Would it be a relief if I said “yes”?
When folks ask for my advice, it is often because they are living with a question to which they can’t quite find a resolution. And so the two of us will walk with that question for a while and we’ll see if, together, we can find a little clarity. Occasionally, however, folks show up with questions to which they already know the answer. Those people aren’t looking for clarity. Rather, they are looking for permission to act on the decision that they have already made.

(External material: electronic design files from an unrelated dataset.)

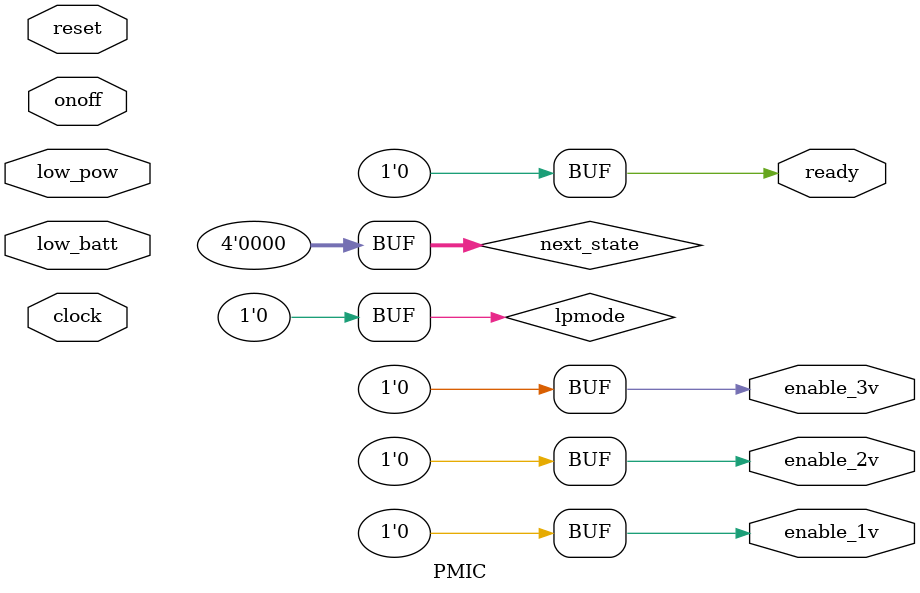
<source format=v>
`timescale 1ns / 1ps
`define TRUE 	1'b1
`define FALSE 	1'b0

//State definitions
`define S0 		4'd0 	//Reset, Initial State
`define S1		4'd1	//Wait for Input state
`define S2		4'd2	//Power on sequence start 
`define S3		4'd3	//3.3V Regulator ON
`define S4		4'd4	//2.5 Regulator ON
`define S5		4'd5	//1.2V Regular ON
`define S6		4'd6	//Power off sequence start
`define S7		4'd7	//1.2V Regulator OFF
`define S8		4'd8	//2.5V Regulator OFF
`define S9		4'd9	//3.3V Regulator OFF

//Delays
`define T1	5
`define T2	6
`define T3	5
`define T4	3
`define T5	3

module PMIC
	(low_batt, low_pow, onoff, reset, enable_3v, enable_2v, enable_1v, ready, clock);

//I/O Ports
input low_batt, low_pow, onoff, reset, clock;
output enable_3v, enable_2v, enable_1v, ready;
//Declared output signals are registers
reg enable_3v, enable_2v, enable_1v, ready;

reg[3:0] state;
reg[3:0] next_state;
reg lpmode;
//Power Management Circuit starts in S0 State
initial
begin
	state = `S0;
	next_state = `S0;
	ready = 0;
	enable_3v = 0;
	enable_2v = 0;
	enable_1v = 0;
	lpmode = 0;
end

//State changes are positive edge triggered
always @(posedge clock)
	state = next_state;
endmodule

</source>
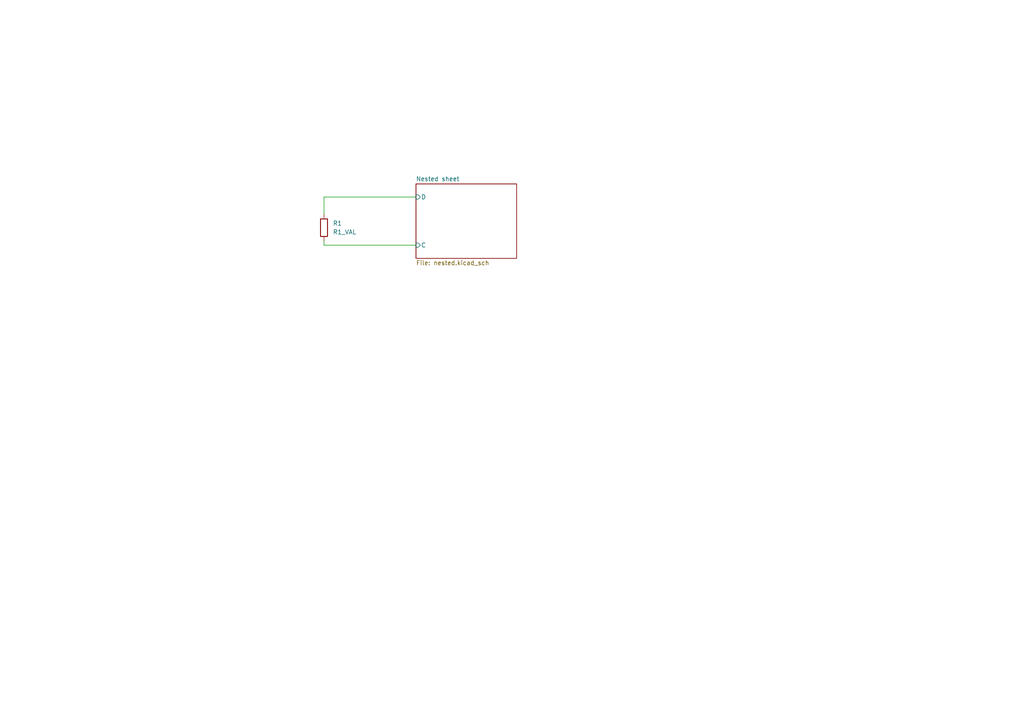
<source format=kicad_sch>
(kicad_sch (version 20210621) (generator eeschema)

  (uuid 676365b0-5210-41e5-b353-6ca9818a4635)

  (paper "A4")

  


  (wire (pts (xy 120.65 71.12) (xy 93.98 71.12))
    (stroke (width 0) (type default) (color 0 0 0 0))
    (uuid 39bfe9d8-2519-4839-a858-011d2cca2a6c)
  )
  (wire (pts (xy 93.98 71.12) (xy 93.98 69.85))
    (stroke (width 0) (type default) (color 0 0 0 0))
    (uuid 39bfe9d8-2519-4839-a858-011d2cca2a6c)
  )
  (wire (pts (xy 93.98 57.15) (xy 93.98 62.23))
    (stroke (width 0) (type default) (color 0 0 0 0))
    (uuid bb378702-d1ce-446e-8b89-f5096f36cfe1)
  )
  (wire (pts (xy 120.65 57.15) (xy 93.98 57.15))
    (stroke (width 0) (type default) (color 0 0 0 0))
    (uuid bb378702-d1ce-446e-8b89-f5096f36cfe1)
  )

  (symbol (lib_id "Device:R") (at 93.98 66.04 0) (unit 1)
    (in_bom yes) (on_board yes) (fields_autoplaced)
    (uuid 2ed3e124-ffee-4b53-b636-eb08b8fa844c)
    (property "Reference" "R1" (id 0) (at 96.52 64.7699 0)
      (effects (font (size 1.27 1.27)) (justify left))
    )
    (property "Value" "R1_VAL" (id 1) (at 96.52 67.3099 0)
      (effects (font (size 1.27 1.27)) (justify left))
    )
    (property "Footprint" "Resistor_SMD:R_0603_1608Metric" (id 2) (at 92.202 66.04 90)
      (effects (font (size 1.27 1.27)) hide)
    )
    (property "Datasheet" "~" (id 3) (at 93.98 66.04 0)
      (effects (font (size 1.27 1.27)) hide)
    )
    (property "LCSC" "LCSC_R1" (id 4) (at 93.98 66.04 0)
      (effects (font (size 1.27 1.27)) hide)
    )
    (pin "1" (uuid 006ab792-28c5-4318-8617-33967817863e))
    (pin "2" (uuid f669d281-a72a-48b1-96c9-f29964a98c39))
  )

  (sheet (at 120.65 53.34) (size 29.21 21.59) (fields_autoplaced)
    (stroke (width 0.1524) (type solid) (color 0 0 0 0))
    (fill (color 0 0 0 0.0000))
    (uuid 55a3aecb-b068-4d06-8a14-6f2c5720ab84)
    (property "Sheet name" "Nested sheet" (id 0) (at 120.65 52.6284 0)
      (effects (font (size 1.27 1.27)) (justify left bottom))
    )
    (property "Sheet file" "nested.kicad_sch" (id 1) (at 120.65 75.5146 0)
      (effects (font (size 1.27 1.27)) (justify left top))
    )
    (pin "D" input (at 120.65 57.15 180)
      (effects (font (size 1.27 1.27)) (justify left))
      (uuid c6b72d16-9e10-4716-bd1e-e24abfcbe085)
    )
    (pin "C" input (at 120.65 71.12 180)
      (effects (font (size 1.27 1.27)) (justify left))
      (uuid 081174b9-e6e3-4a4b-94e7-aa9866321b09)
    )
  )

  (sheet_instances
    (path "/" (page "1"))
    (path "/55a3aecb-b068-4d06-8a14-6f2c5720ab84" (page "2"))
    (path "/55a3aecb-b068-4d06-8a14-6f2c5720ab84/a12e3674-b5af-4a18-96d5-6b5fe6e3dfec" (page "3"))
    (path "/55a3aecb-b068-4d06-8a14-6f2c5720ab84/2efe847a-3a2d-4cd7-89a3-e45002b39eee" (page "4"))
  )

  (symbol_instances
    (path "/2ed3e124-ffee-4b53-b636-eb08b8fa844c"
      (reference "R1") (unit 1) (value "R1_VAL") (footprint "Resistor_SMD:R_0603_1608Metric")
    )
    (path "/55a3aecb-b068-4d06-8a14-6f2c5720ab84/be616233-c1a5-4d91-85cf-735f13cb101d"
      (reference "R2") (unit 1) (value "R2_VAL") (footprint "Resistor_SMD:R_0603_1608Metric")
    )
    (path "/55a3aecb-b068-4d06-8a14-6f2c5720ab84/a12e3674-b5af-4a18-96d5-6b5fe6e3dfec/59ac1717-4afa-4658-89ee-a2c5488f7ddb"
      (reference "R3") (unit 1) (value "R3/R4_VAL") (footprint "Resistor_SMD:R_0402_1005Metric")
    )
    (path "/55a3aecb-b068-4d06-8a14-6f2c5720ab84/2efe847a-3a2d-4cd7-89a3-e45002b39eee/59ac1717-4afa-4658-89ee-a2c5488f7ddb"
      (reference "R4") (unit 1) (value "R3/R4_VAL") (footprint "Resistor_SMD:R_0402_1005Metric")
    )
  )
)

</source>
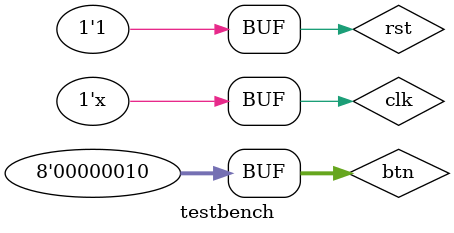
<source format=v>
`timescale 1us / 1ns


module testbench();

reg clk, rst;
reg [7:0] btn;
wire piezo;

piezo_basic pb(clk, rst, btn, piezo);

initial begin
    clk <= 0;
    rst <= 1;
    btn <= 8'b00000000;
    #1e+6; rst <= 0;
    #1e+6; rst <= 1;
    #1e+6; btn <= 8'b00100000;
    #1e+6; btn <= 8'b00000010;;
end

always begin
    #0.25 clk <= ~clk;
end

endmodule

</source>
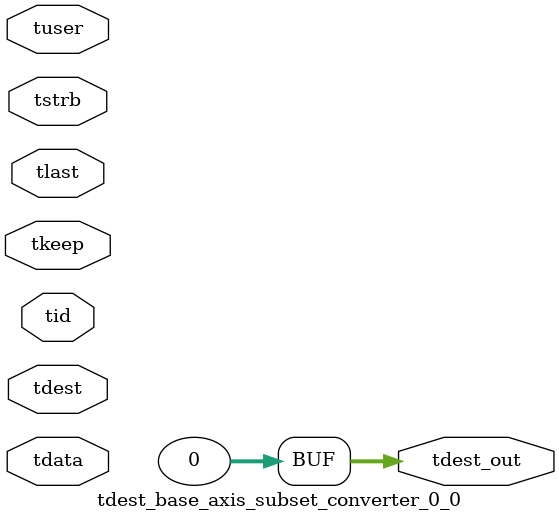
<source format=v>


`timescale 1ps/1ps

module tdest_base_axis_subset_converter_0_0 #
(
parameter C_S_AXIS_TDATA_WIDTH = 32,
parameter C_S_AXIS_TUSER_WIDTH = 0,
parameter C_S_AXIS_TID_WIDTH   = 0,
parameter C_S_AXIS_TDEST_WIDTH = 0,
parameter C_M_AXIS_TDEST_WIDTH = 32
)
(
input  [(C_S_AXIS_TDATA_WIDTH == 0 ? 1 : C_S_AXIS_TDATA_WIDTH)-1:0     ] tdata,
input  [(C_S_AXIS_TUSER_WIDTH == 0 ? 1 : C_S_AXIS_TUSER_WIDTH)-1:0     ] tuser,
input  [(C_S_AXIS_TID_WIDTH   == 0 ? 1 : C_S_AXIS_TID_WIDTH)-1:0       ] tid,
input  [(C_S_AXIS_TDEST_WIDTH == 0 ? 1 : C_S_AXIS_TDEST_WIDTH)-1:0     ] tdest,
input  [(C_S_AXIS_TDATA_WIDTH/8)-1:0 ] tkeep,
input  [(C_S_AXIS_TDATA_WIDTH/8)-1:0 ] tstrb,
input                                                                    tlast,
output [C_M_AXIS_TDEST_WIDTH-1:0] tdest_out
);

assign tdest_out = {1'b0};

endmodule


</source>
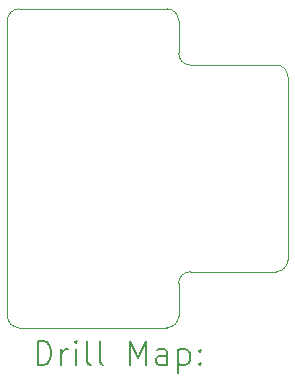
<source format=gbr>
%TF.GenerationSoftware,KiCad,Pcbnew,8.0.7*%
%TF.CreationDate,2025-04-11T01:52:18-04:00*%
%TF.ProjectId,1M_3F,314d5f33-462e-46b6-9963-61645f706362,rev?*%
%TF.SameCoordinates,Original*%
%TF.FileFunction,Drillmap*%
%TF.FilePolarity,Positive*%
%FSLAX45Y45*%
G04 Gerber Fmt 4.5, Leading zero omitted, Abs format (unit mm)*
G04 Created by KiCad (PCBNEW 8.0.7) date 2025-04-11 01:52:18*
%MOMM*%
%LPD*%
G01*
G04 APERTURE LIST*
%ADD10C,0.050000*%
%ADD11C,0.200000*%
G04 APERTURE END LIST*
D10*
X10750000Y-5725000D02*
G75*
G02*
X10850000Y-5625000I100000J0D01*
G01*
X10850000Y-3875000D02*
G75*
G02*
X10750000Y-3775000I0J100000D01*
G01*
X11675000Y-5525000D02*
G75*
G02*
X11575000Y-5625000I-100000J0D01*
G01*
X11575000Y-3875000D02*
G75*
G02*
X11675000Y-3975000I0J-100000D01*
G01*
X11675000Y-3975000D02*
X11675000Y-5525000D01*
X10850000Y-3875000D02*
X11575000Y-3875000D01*
X10750000Y-3500000D02*
X10750000Y-3775000D01*
X9300000Y-3500000D02*
G75*
G02*
X9400000Y-3400000I100000J0D01*
G01*
X10750000Y-6000000D02*
G75*
G02*
X10650000Y-6100000I-100000J0D01*
G01*
X9300000Y-6000000D02*
X9300000Y-3500000D01*
X10650000Y-3400000D02*
G75*
G02*
X10750000Y-3500000I0J-100000D01*
G01*
X10750000Y-5725000D02*
X10750000Y-6000000D01*
X10650000Y-6100000D02*
X9400000Y-6100000D01*
X10850000Y-5625000D02*
X11575000Y-5625000D01*
X9400000Y-3400000D02*
X10650000Y-3400000D01*
X9400000Y-6100000D02*
G75*
G02*
X9300000Y-6000000I0J100000D01*
G01*
D11*
X9558277Y-6413984D02*
X9558277Y-6213984D01*
X9558277Y-6213984D02*
X9605896Y-6213984D01*
X9605896Y-6213984D02*
X9634467Y-6223508D01*
X9634467Y-6223508D02*
X9653515Y-6242555D01*
X9653515Y-6242555D02*
X9663039Y-6261603D01*
X9663039Y-6261603D02*
X9672563Y-6299698D01*
X9672563Y-6299698D02*
X9672563Y-6328269D01*
X9672563Y-6328269D02*
X9663039Y-6366365D01*
X9663039Y-6366365D02*
X9653515Y-6385412D01*
X9653515Y-6385412D02*
X9634467Y-6404460D01*
X9634467Y-6404460D02*
X9605896Y-6413984D01*
X9605896Y-6413984D02*
X9558277Y-6413984D01*
X9758277Y-6413984D02*
X9758277Y-6280650D01*
X9758277Y-6318746D02*
X9767801Y-6299698D01*
X9767801Y-6299698D02*
X9777324Y-6290174D01*
X9777324Y-6290174D02*
X9796372Y-6280650D01*
X9796372Y-6280650D02*
X9815420Y-6280650D01*
X9882086Y-6413984D02*
X9882086Y-6280650D01*
X9882086Y-6213984D02*
X9872563Y-6223508D01*
X9872563Y-6223508D02*
X9882086Y-6233031D01*
X9882086Y-6233031D02*
X9891610Y-6223508D01*
X9891610Y-6223508D02*
X9882086Y-6213984D01*
X9882086Y-6213984D02*
X9882086Y-6233031D01*
X10005896Y-6413984D02*
X9986848Y-6404460D01*
X9986848Y-6404460D02*
X9977324Y-6385412D01*
X9977324Y-6385412D02*
X9977324Y-6213984D01*
X10110658Y-6413984D02*
X10091610Y-6404460D01*
X10091610Y-6404460D02*
X10082086Y-6385412D01*
X10082086Y-6385412D02*
X10082086Y-6213984D01*
X10339229Y-6413984D02*
X10339229Y-6213984D01*
X10339229Y-6213984D02*
X10405896Y-6356841D01*
X10405896Y-6356841D02*
X10472563Y-6213984D01*
X10472563Y-6213984D02*
X10472563Y-6413984D01*
X10653515Y-6413984D02*
X10653515Y-6309222D01*
X10653515Y-6309222D02*
X10643991Y-6290174D01*
X10643991Y-6290174D02*
X10624944Y-6280650D01*
X10624944Y-6280650D02*
X10586848Y-6280650D01*
X10586848Y-6280650D02*
X10567801Y-6290174D01*
X10653515Y-6404460D02*
X10634467Y-6413984D01*
X10634467Y-6413984D02*
X10586848Y-6413984D01*
X10586848Y-6413984D02*
X10567801Y-6404460D01*
X10567801Y-6404460D02*
X10558277Y-6385412D01*
X10558277Y-6385412D02*
X10558277Y-6366365D01*
X10558277Y-6366365D02*
X10567801Y-6347317D01*
X10567801Y-6347317D02*
X10586848Y-6337793D01*
X10586848Y-6337793D02*
X10634467Y-6337793D01*
X10634467Y-6337793D02*
X10653515Y-6328269D01*
X10748753Y-6280650D02*
X10748753Y-6480650D01*
X10748753Y-6290174D02*
X10767801Y-6280650D01*
X10767801Y-6280650D02*
X10805896Y-6280650D01*
X10805896Y-6280650D02*
X10824944Y-6290174D01*
X10824944Y-6290174D02*
X10834467Y-6299698D01*
X10834467Y-6299698D02*
X10843991Y-6318746D01*
X10843991Y-6318746D02*
X10843991Y-6375888D01*
X10843991Y-6375888D02*
X10834467Y-6394936D01*
X10834467Y-6394936D02*
X10824944Y-6404460D01*
X10824944Y-6404460D02*
X10805896Y-6413984D01*
X10805896Y-6413984D02*
X10767801Y-6413984D01*
X10767801Y-6413984D02*
X10748753Y-6404460D01*
X10929705Y-6394936D02*
X10939229Y-6404460D01*
X10939229Y-6404460D02*
X10929705Y-6413984D01*
X10929705Y-6413984D02*
X10920182Y-6404460D01*
X10920182Y-6404460D02*
X10929705Y-6394936D01*
X10929705Y-6394936D02*
X10929705Y-6413984D01*
X10929705Y-6290174D02*
X10939229Y-6299698D01*
X10939229Y-6299698D02*
X10929705Y-6309222D01*
X10929705Y-6309222D02*
X10920182Y-6299698D01*
X10920182Y-6299698D02*
X10929705Y-6290174D01*
X10929705Y-6290174D02*
X10929705Y-6309222D01*
M02*

</source>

While the 26 words of your letter aren’t enough to tell me for certain which category your question falls into, CTC, I kind of have to wonder: are you hoping that someone will say that it’s OK to break off your engagement? If so:
It’s OK to break off your engagement.
I don’t play a whole lot of cards, so I’m disinclined to talk about chemistry trumping anything else. Rather, if I were to reach for a metaphor for our conversation, I would prefer to say that a marriage is a bridge between two people. And sexual attraction is one of the stones out of which that bridge is built. Along with the other stones — attitudes towards money, philosophy around how to run a home, a desire to have kids (or not), and so on — sexual attraction keeps the bridge upright. When one or more of the pieces is compromised, the whole thing is liable to fall down.
Now, over the course of a marriage, some of the stones in couple’s bridge will inevitably get jarred loose — there will be times when, due to depression or physical illness or childbirth or age or whatever, a couple won’t be sexually active. A strong marriage can survive that. But wise people don’t begin a marriage with stones that are missing.
Wise people recognize that a bridge that wobbles is a big clue that they aren’t called to walk down the aisle together. To put that thought a little differently (and to switch rocky metaphors), wise people recognize that that the stuff that feels like pebbles in their shoes when they are dating or engaged — a partner who never picks up after herself, a partner who deflects serious issues with jokes, in-laws with crappy boundaries, a lack of sexual attraction — will feel like boulders two or five or 10 years into a marriage.
Your fiancé, CTC, deserves to be married to someone who wants to have sex with him. And you deserve the same. Intimacy — emotional intimacy, spiritual intimacy, physical intimacy, giving your authentic self — is vital to a marriage. That intimacy is something that you can’t fake. And its absence, especially if the two of you are planning on being monogamous, will fester until it builds into a poisonous resentment between you.
Would you want a spouse who said, “You’re great — but I’m really not attracted to you”? Does that sound like giving your best to your partner?
As awkward as it might be to un-tell friends and family that you’re getting married, as much as such an announcement might hurt your fiancé, calling things off now will yield a fraction of the awkwardness and a fraction of the hurt of a divorce a few years from now. And you know what? It might actually be a relief for you and your fiancé alike. It’s hard to imagine that he hasn’t picked up on the reality that you aren’t attracted to him.
Don’t get married, CTC, if you are in any way ambivalent about spending the rest of your life in the same bed as this man. Give him a chance to go and find someone who thinks that he’s hot stuff in every way.